Let $\mu$ and $\nu$ be two finite measures on $\mathbb{R} ^d$. For every $s \in \mathbb{R} ^d$, $|s|=1$, denote by $\mu _s$ and $\nu _s$ the orthogonal projections of $\mu$ and $\nu$ respectively on the line $\{ as: a \in \mathbb{R} \}$. That is, for $a < b$ $$ \mu _s ( [a,b]) = \mu (\{x\in \mathbb{R} ^d: a \leq \langle x, s \rangle \leq b \}), $$ where $\langle , \rangle$ is the scalar product in $\mathbb{R} ^d$, and similar for $\nu _s$.
Question. Assume that $\mu _s = \nu _s$ for every $s \in \mathbb{R} ^d$, $|s|=1$. Does it follows that $\mu = \nu$?
The answer is obviously negative if $\mu$ and $\nu$ are not assumed to be finite (consider $\lambda$ and $2 \lambda$ with $\lambda$ being the Lebesgue measure).
Yes.
Let $s\in\mathbb R^d$. Then $$\mu(\mathbb R^d)=\mu_s(\mathbb R)=\nu_s(\mathbb R)=\mu(\mathbb R^d).$$
So they have the same mass. Of course if that common mass is $0$ then they are equal. Otherwise, up to dividing by their common mass we can suppose without loss of generality that they have mass 1.

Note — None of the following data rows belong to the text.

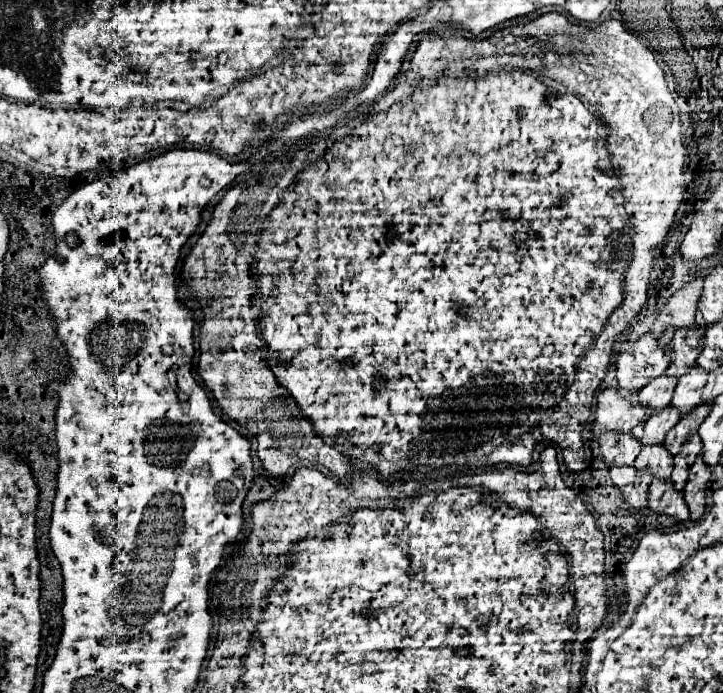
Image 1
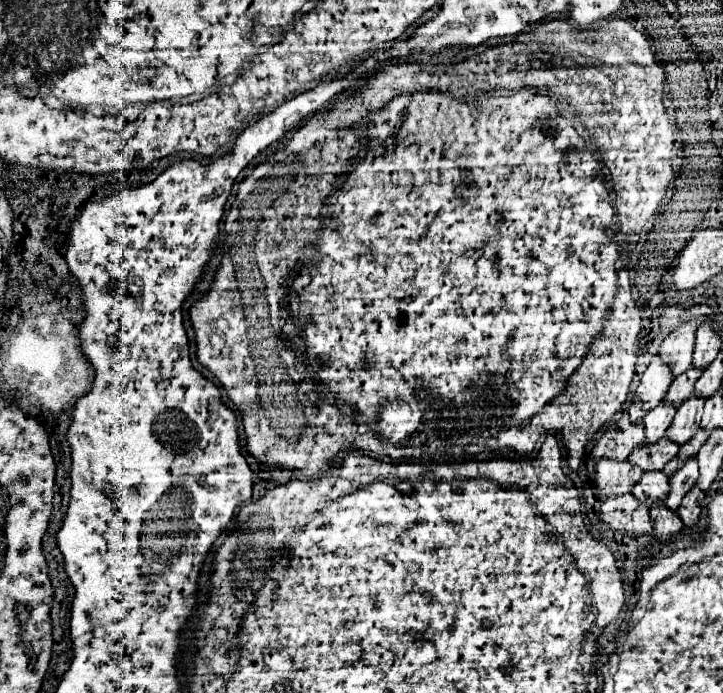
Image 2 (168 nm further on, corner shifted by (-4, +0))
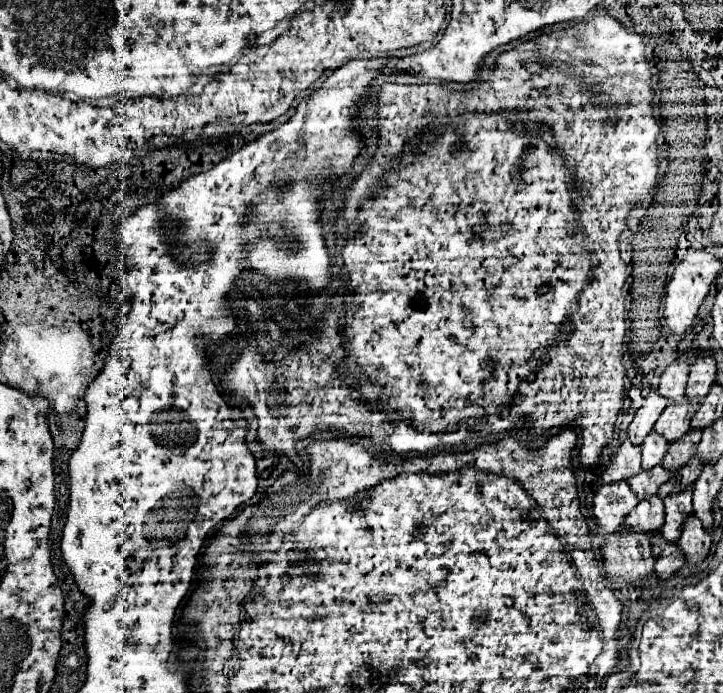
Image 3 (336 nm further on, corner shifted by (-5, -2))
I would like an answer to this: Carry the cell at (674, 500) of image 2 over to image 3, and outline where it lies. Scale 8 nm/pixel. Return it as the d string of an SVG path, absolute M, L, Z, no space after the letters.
M693 487L681 491L679 495L671 495L671 497L663 499L663 503L665 503L665 525L661 529L661 535L667 543L677 543L677 539L681 537L685 519L693 513L691 493L693 493Z

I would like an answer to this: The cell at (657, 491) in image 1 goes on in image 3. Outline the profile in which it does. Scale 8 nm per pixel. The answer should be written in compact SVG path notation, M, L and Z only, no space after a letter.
M655 535L655 539L651 539L651 547L655 555L655 573L659 579L669 579L685 565L685 557L677 545L667 543L661 537L663 535Z

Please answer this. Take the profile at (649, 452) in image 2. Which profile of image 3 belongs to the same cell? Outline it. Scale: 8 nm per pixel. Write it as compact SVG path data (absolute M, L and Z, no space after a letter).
M653 467L651 471L641 471L635 479L629 479L631 491L637 495L637 499L645 501L657 493L657 489L667 483L673 475L669 471L663 471L663 467Z

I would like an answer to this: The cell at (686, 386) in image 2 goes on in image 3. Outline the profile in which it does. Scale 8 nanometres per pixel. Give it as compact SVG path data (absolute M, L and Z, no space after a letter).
M687 399L679 407L667 407L663 415L659 417L655 431L659 431L659 435L663 435L669 443L679 441L681 437L685 437L691 431L691 419L697 409L699 405L687 403Z

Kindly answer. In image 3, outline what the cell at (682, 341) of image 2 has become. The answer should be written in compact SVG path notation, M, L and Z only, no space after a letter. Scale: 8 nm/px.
M677 359L667 367L667 371L661 375L661 383L657 387L657 393L663 395L669 405L683 403L685 397L685 385L687 385L687 375L689 375L689 363Z

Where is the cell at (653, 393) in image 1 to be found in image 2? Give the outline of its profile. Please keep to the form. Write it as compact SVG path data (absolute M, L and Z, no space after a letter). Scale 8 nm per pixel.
M666 399L660 401L654 409L650 409L644 417L644 427L646 427L646 441L658 441L664 437L672 417L676 413L676 407L668 403Z

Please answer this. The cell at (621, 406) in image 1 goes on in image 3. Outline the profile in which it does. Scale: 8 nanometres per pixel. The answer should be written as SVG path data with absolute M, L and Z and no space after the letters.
M625 441L617 449L617 455L611 457L611 465L601 475L601 483L617 483L627 481L641 471L641 447Z

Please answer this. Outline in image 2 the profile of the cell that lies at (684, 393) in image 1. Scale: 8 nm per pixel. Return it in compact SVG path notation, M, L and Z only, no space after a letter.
M692 395L688 397L686 401L680 403L668 431L666 431L666 437L676 441L678 445L686 443L694 433L696 429L700 427L700 417L702 417L702 409L704 409L704 397L700 395Z

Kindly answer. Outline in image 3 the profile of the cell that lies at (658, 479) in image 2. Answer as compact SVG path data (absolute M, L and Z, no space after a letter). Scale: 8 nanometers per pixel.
M653 495L647 501L641 501L623 521L623 527L635 533L653 535L659 533L663 527L663 499L659 495Z

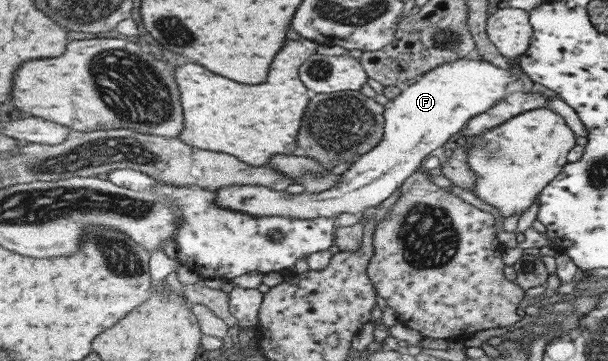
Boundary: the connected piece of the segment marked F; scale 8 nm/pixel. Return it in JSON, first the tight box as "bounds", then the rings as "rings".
{"bounds":[215,55,521,220],"rings":[[[474,55],[426,72],[385,105],[386,123],[382,141],[343,172],[336,186],[319,195],[306,191],[293,195],[265,185],[235,184],[215,189],[216,201],[222,207],[260,217],[288,216],[305,220],[333,217],[337,220],[343,212],[360,217],[367,208],[377,208],[391,194],[395,194],[421,168],[433,150],[441,148],[457,132],[462,132],[474,116],[497,106],[506,97],[507,86],[519,78],[518,67],[521,68],[514,64],[513,70],[505,70]]]}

So $\mu$ and $\nu$ are probability measures. Let $X$ and $Y$ be random variables whose probability distributions are $\mu$ and $\nu$ respectively. Then $\mu_s$, resp. $\nu_s$, is the distribution of $\langle X,s\rangle$, resp. $\langle Y,s\rangle$. Then by assumption, $\langle X,s\rangle$ and $\langle Y,s\rangle$ have the same distribution. Therefore $$ \mathbb E[\exp(i\langle X,s\rangle)]=\mathbb E[\exp(i\langle Y,s\rangle)]. $$ We deduce that $X$ and $Y$ have the same characteristic function. Therefore their distribution are equal, that is $\mu=\nu$.